**Record extracts**
══════════

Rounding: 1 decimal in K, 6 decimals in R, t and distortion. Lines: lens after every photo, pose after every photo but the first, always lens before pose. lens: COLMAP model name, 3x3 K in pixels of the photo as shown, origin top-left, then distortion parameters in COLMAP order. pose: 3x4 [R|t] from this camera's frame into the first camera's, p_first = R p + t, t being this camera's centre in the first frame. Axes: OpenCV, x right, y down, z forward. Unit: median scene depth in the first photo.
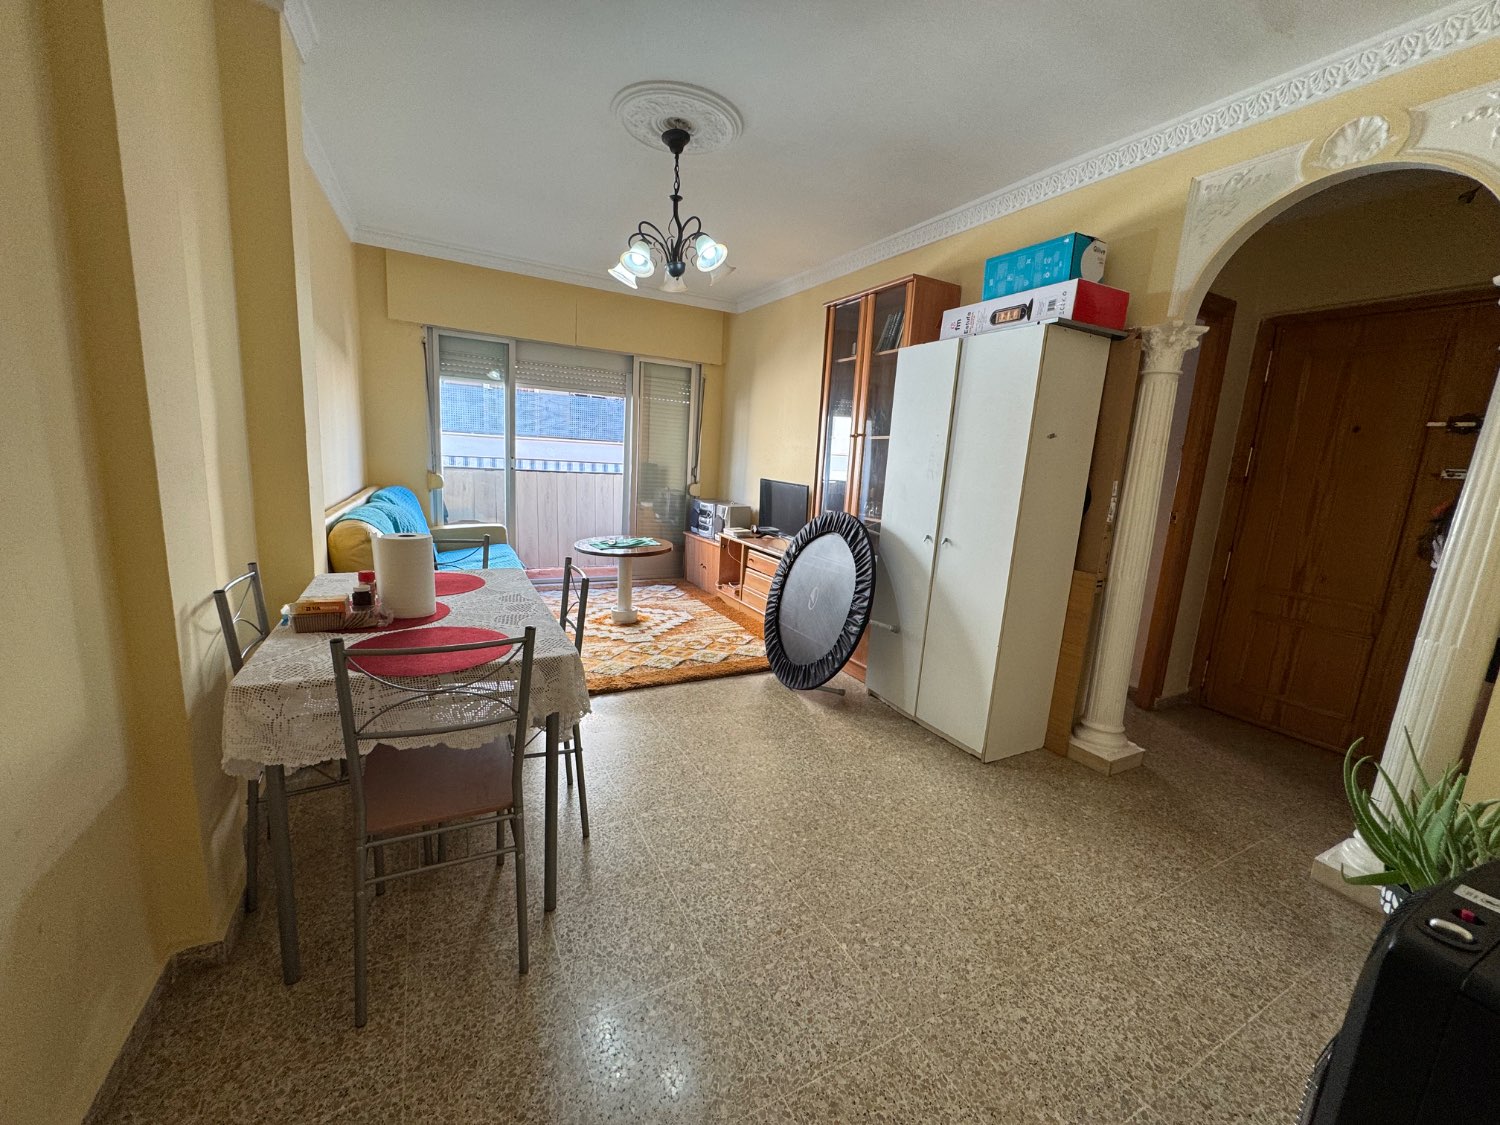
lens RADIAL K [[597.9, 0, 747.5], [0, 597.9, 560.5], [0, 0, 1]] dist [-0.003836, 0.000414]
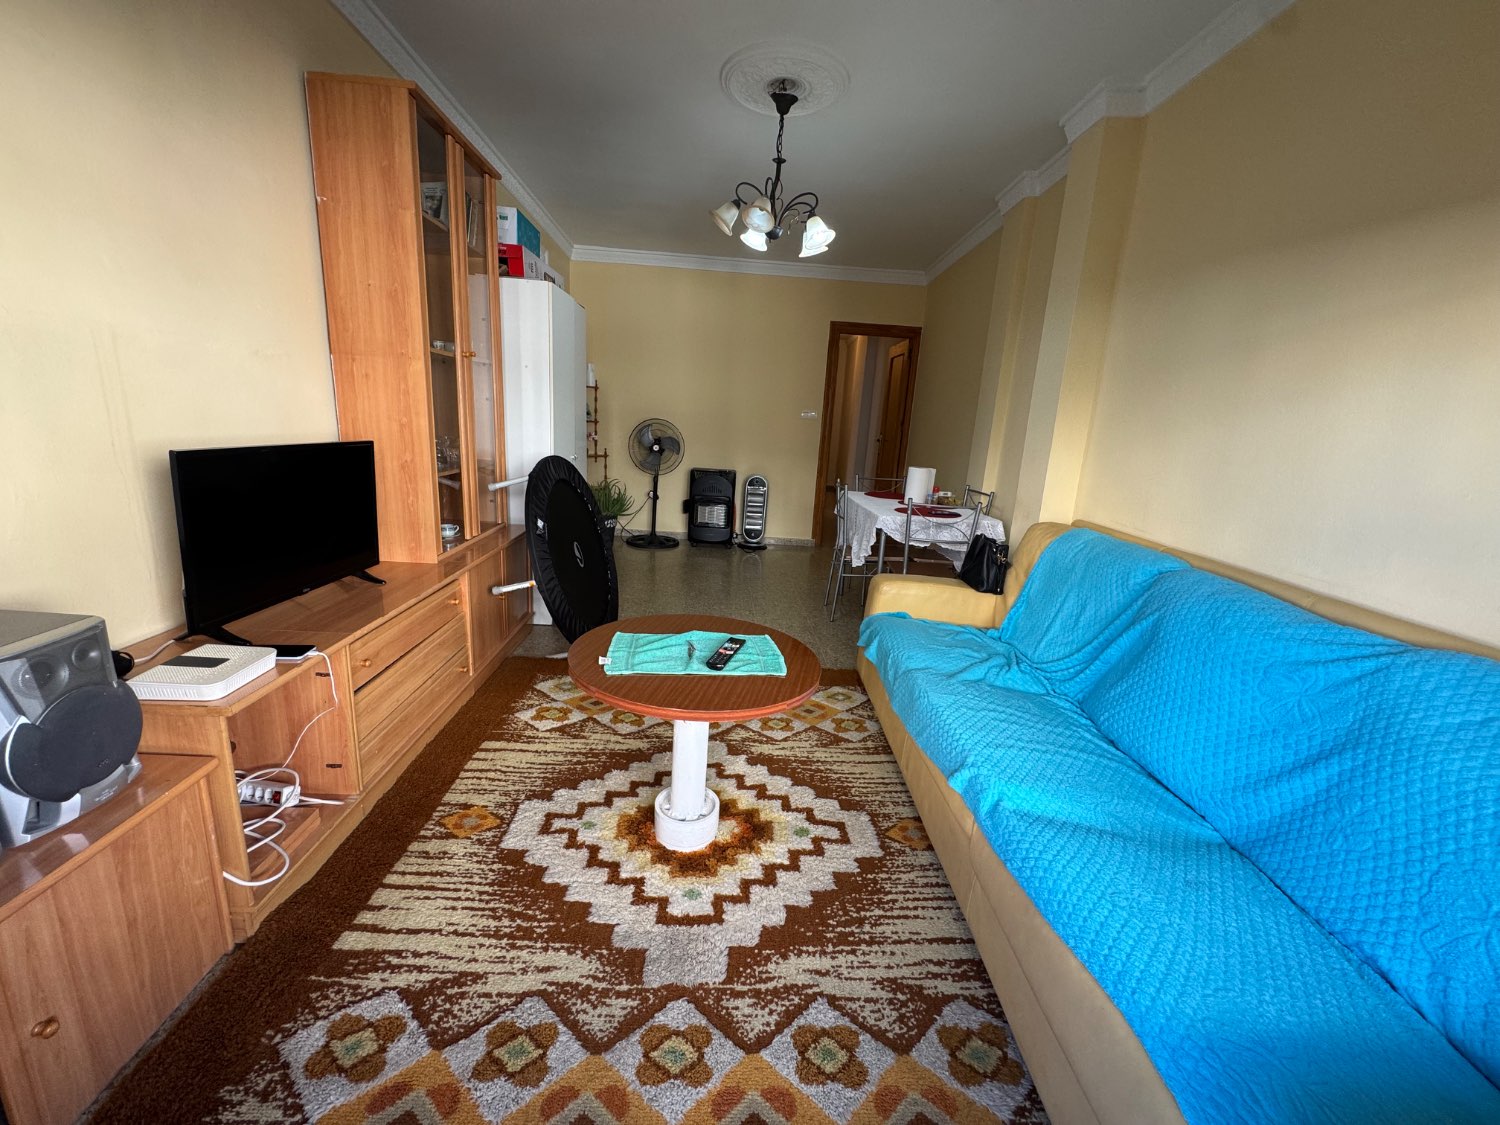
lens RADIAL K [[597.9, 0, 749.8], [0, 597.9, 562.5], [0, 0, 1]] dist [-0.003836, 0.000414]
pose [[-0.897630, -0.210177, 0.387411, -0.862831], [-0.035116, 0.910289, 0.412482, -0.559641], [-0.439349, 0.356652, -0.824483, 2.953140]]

══════════

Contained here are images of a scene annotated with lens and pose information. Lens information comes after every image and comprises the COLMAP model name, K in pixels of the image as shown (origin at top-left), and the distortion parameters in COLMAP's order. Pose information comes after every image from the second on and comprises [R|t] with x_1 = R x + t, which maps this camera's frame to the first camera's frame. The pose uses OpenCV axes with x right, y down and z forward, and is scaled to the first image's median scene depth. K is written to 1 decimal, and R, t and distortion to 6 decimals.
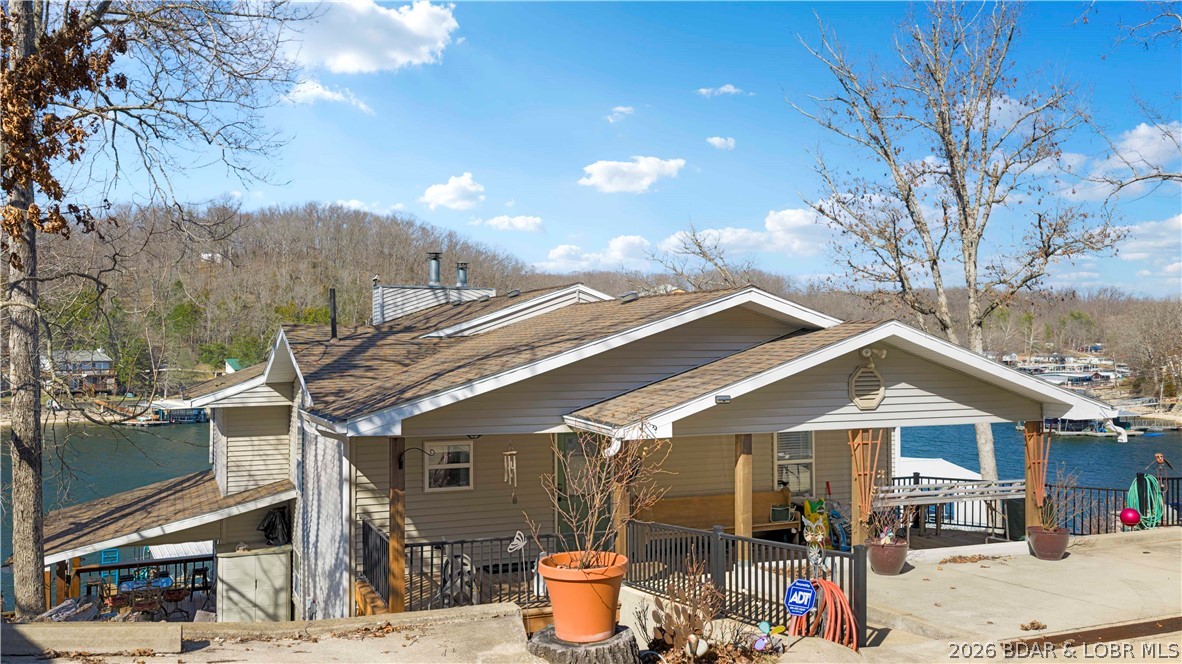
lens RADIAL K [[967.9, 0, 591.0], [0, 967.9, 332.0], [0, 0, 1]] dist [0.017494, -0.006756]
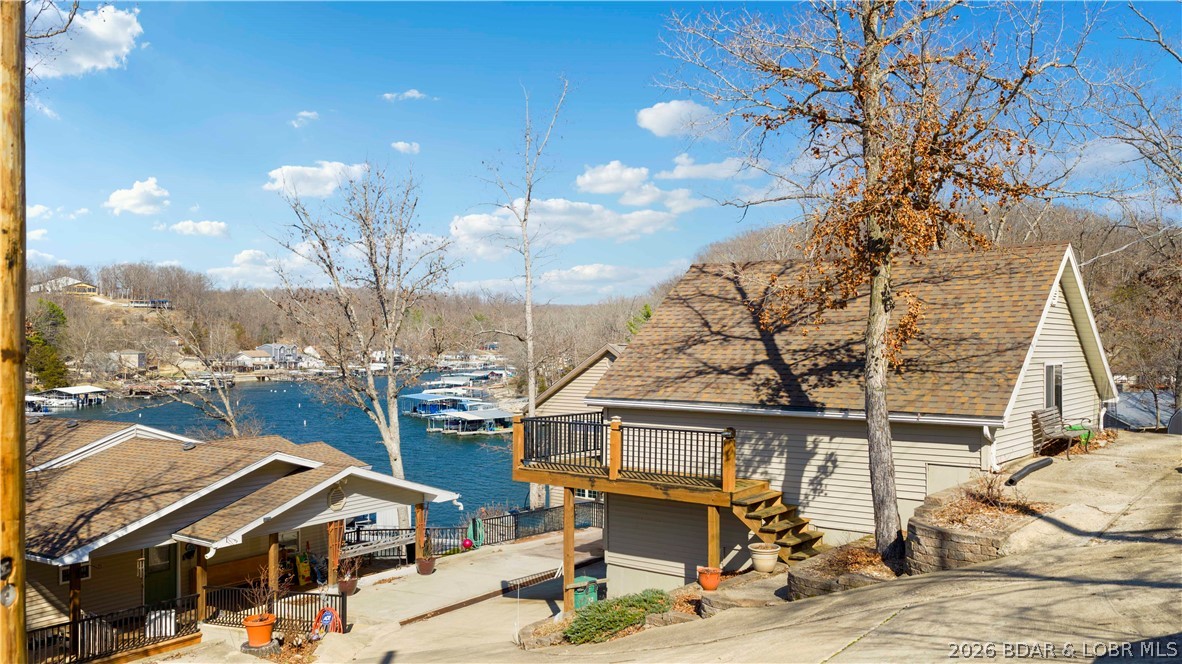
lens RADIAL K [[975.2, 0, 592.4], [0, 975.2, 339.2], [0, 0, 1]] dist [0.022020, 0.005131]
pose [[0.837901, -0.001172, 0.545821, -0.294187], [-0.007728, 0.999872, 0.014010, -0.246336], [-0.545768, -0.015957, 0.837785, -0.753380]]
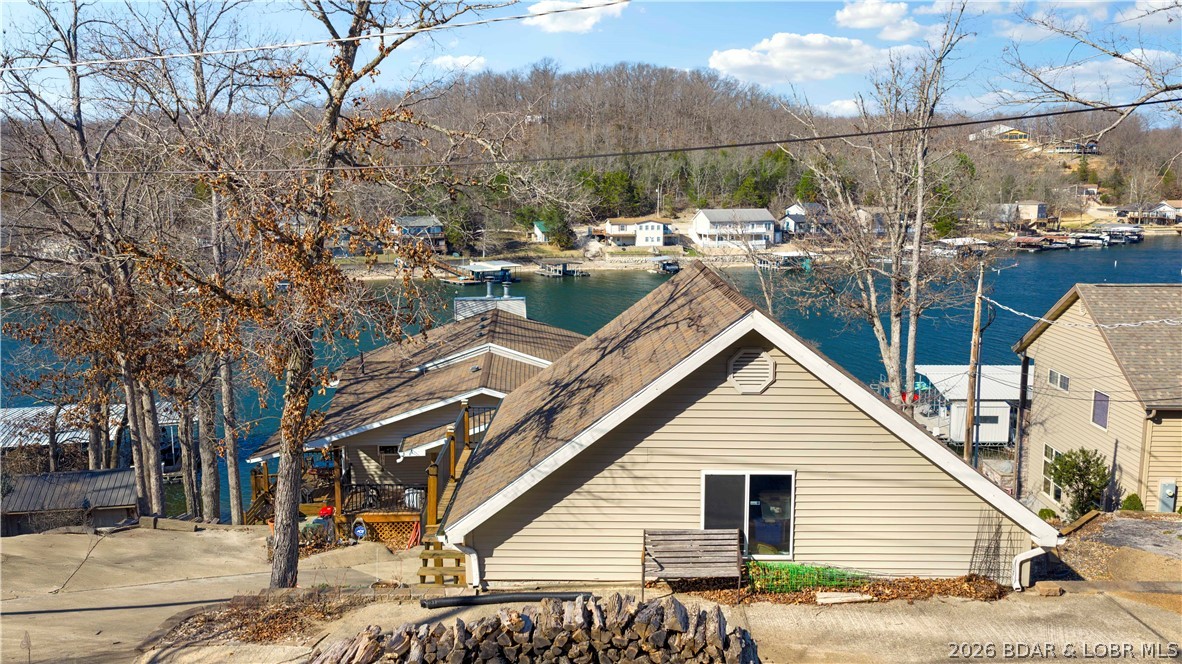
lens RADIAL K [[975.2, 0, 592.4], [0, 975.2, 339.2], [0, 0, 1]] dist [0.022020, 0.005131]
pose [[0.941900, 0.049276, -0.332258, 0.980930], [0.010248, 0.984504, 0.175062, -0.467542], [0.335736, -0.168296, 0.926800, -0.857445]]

══════════

**Exercise description**
Rewrite the material from the line with "Contained here are" to the line with "-0.168296, 0.926800, -0.857445]]", replacing "annotated" with "labeled" and changing nothing else. Omit the pictures.

**Result for this exercise**
Contained here are images of a scene labeled with lens and pose information. Lens information comes after every image and comprises the COLMAP model name, K in pixels of the image as shown (origin at top-left), and the distortion parameters in COLMAP's order. Pose information comes after every image from the second on and comprises [R|t] with x_1 = R x + t, which maps this camera's frame to the first camera's frame. The pose uses OpenCV axes with x right, y down and z forward, and is scaled to the first image's median scene depth. K is written to 1 decimal, and R, t and distortion to 6 decimals.
lens RADIAL K [[967.9, 0, 591.0], [0, 967.9, 332.0], [0, 0, 1]] dist [0.017494, -0.006756]
lens RADIAL K [[975.2, 0, 592.4], [0, 975.2, 339.2], [0, 0, 1]] dist [0.022020, 0.005131]
pose [[0.837901, -0.001172, 0.545821, -0.294187], [-0.007728, 0.999872, 0.014010, -0.246336], [-0.545768, -0.015957, 0.837785, -0.753380]]
lens RADIAL K [[975.2, 0, 592.4], [0, 975.2, 339.2], [0, 0, 1]] dist [0.022020, 0.005131]
pose [[0.941900, 0.049276, -0.332258, 0.980930], [0.010248, 0.984504, 0.175062, -0.467542], [0.335736, -0.168296, 0.926800, -0.857445]]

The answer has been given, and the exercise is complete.